** 課題一覧 **
(A) 義一の年譜によると、山本家の屋号は何ですか?
(B) 義一の年譜を、最後の行「昭和13年 (1938年)」の後から書き継いでください。

** 本文 **
•••••

大正8年(1919年)
|
2月27日 静岡県南伊豆町一条馬込に父・善吾、母・なをの四男として生まれる。
馬込の地は、戦国時代、豊臣秀吉と戦った小田原の北条氏政の家臣、清水上野介が水軍総大将として下田城(鵜島城)を守り果敢に戦ったものの、豊臣側の謀略で城をあけわたした後、逃げのびて隠れ住んだ所ではないかと伝えられている。水軍とのかかわりをあらわすように山本家の屋号は艪八丁といい、八丁もの艪を操る船を暗示している。 兄弟は長男・巌、次男・長恵、三男・喜平、四男・本人義一、長女・次子、五男・細井正治、六男・吉平、七男・横山兵衛の七男一女。 生家は明治時代、祖父吉兵衛の代から製糸工場を営み、母なをが「製糸場のおっかさん」として多くの女工たちをたばねる大世帯の家であったが、太平洋戦争後は外国産の絹糸におされ衰退、農業を営む。現在は甥の山本剛がこの地を「一条たけのこ村」として村おこしに成功、観光化を実現している。義一は十代から絵を描き始め、独学で油絵を描き続ける。 |
---|---|
昭和13年 (1938年)

•••••

** 提供データ **
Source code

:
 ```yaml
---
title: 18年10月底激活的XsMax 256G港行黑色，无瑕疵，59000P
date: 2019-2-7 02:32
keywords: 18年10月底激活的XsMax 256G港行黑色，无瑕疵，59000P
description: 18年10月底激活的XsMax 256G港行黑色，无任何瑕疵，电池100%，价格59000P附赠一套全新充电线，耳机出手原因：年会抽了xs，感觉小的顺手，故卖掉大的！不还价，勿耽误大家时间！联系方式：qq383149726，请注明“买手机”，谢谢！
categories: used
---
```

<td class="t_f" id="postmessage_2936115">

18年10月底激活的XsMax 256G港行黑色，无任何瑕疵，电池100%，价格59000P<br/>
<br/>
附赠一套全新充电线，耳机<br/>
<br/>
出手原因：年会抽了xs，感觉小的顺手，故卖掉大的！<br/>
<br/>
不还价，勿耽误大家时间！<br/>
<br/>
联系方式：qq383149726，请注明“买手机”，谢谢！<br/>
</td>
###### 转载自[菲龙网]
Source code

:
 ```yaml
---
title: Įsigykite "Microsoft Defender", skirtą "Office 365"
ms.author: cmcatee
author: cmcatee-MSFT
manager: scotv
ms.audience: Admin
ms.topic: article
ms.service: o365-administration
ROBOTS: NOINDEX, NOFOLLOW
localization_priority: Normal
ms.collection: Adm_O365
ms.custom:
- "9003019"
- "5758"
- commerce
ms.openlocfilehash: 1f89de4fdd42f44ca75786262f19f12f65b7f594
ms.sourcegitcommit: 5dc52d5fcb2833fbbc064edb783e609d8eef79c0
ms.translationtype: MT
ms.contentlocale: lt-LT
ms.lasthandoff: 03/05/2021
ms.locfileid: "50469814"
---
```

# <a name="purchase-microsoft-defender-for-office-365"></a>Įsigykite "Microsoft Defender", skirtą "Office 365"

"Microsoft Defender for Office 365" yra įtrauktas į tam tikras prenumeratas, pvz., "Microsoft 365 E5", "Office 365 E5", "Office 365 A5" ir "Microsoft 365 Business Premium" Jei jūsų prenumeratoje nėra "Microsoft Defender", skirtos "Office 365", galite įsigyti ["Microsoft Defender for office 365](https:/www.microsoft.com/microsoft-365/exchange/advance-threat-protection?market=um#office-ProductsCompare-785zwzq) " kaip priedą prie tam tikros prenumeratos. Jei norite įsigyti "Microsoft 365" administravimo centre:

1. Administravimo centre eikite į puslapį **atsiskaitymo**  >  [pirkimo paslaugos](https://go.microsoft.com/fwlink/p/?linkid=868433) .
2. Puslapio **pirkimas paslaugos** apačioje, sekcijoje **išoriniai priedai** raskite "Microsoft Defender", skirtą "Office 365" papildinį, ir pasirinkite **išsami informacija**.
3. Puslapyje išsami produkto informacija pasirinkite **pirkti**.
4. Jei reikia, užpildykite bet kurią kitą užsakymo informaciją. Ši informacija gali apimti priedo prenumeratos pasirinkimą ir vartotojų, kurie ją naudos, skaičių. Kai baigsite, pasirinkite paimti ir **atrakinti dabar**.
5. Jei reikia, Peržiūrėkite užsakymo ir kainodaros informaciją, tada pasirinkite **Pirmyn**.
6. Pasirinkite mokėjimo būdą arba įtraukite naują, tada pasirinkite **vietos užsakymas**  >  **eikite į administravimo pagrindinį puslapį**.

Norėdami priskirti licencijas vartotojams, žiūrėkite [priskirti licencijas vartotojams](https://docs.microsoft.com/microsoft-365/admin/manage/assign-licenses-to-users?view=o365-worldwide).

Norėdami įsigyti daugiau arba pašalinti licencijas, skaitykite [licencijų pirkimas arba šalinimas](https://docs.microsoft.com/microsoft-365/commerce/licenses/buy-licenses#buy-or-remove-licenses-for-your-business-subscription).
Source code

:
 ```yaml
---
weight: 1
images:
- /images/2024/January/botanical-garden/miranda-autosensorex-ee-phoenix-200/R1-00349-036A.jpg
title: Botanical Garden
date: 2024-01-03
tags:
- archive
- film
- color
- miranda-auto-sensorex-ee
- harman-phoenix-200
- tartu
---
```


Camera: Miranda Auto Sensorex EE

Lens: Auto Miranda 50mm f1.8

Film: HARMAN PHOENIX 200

•••••

** 解答欄 **
(A) 艪八丁です。

(B)
|
3月、陸軍入隊。満州国牡丹江省にて東京城独立守用歩兵第二十大隊第四中隊に入隊。
|
昭和14年 (1939年)
|
日ソ国境紛争「ノモンハン事件」に参加。
|
昭和16年 (1941年)
|
太平洋戦争勃発。3月1日除隊し、3月2日第四独立守用隊司令部配属。
|
昭和18年 (1943年)
|
退職し、新京特別市「満州生活必需品株式会社」入社。
|
昭和20年 (1945年)
|
4月米軍、沖縄上陸。1934年に満州国司法部法学校として設立され、1939年に新京法政大学となった大学夜間部に入学する。
8月、日本無条件降伏。ソ連軍による占領と日本の敗戦により、大学は解散、閉学となり、現地除隊する。敗戦後はすぐに帰国はできず、新京で豆腐を作って売り、日本人で同じ伊豆出身者の民家にかくまってもらう。そのおかげでシベリア抑留を免れることができた。
|
昭和21年 (1946年)
|
帰国。夏、牡丹江から錦州コロ島へ。引揚船で博多に着き、伊東からバスに乗り南伊豆町の生家に千円の所持金とリュックサックひとつで帰還。
|
昭和25年 (1950年)
|
警察予備隊(のちの自衛隊)に入隊。
|
昭和27年 (1952年)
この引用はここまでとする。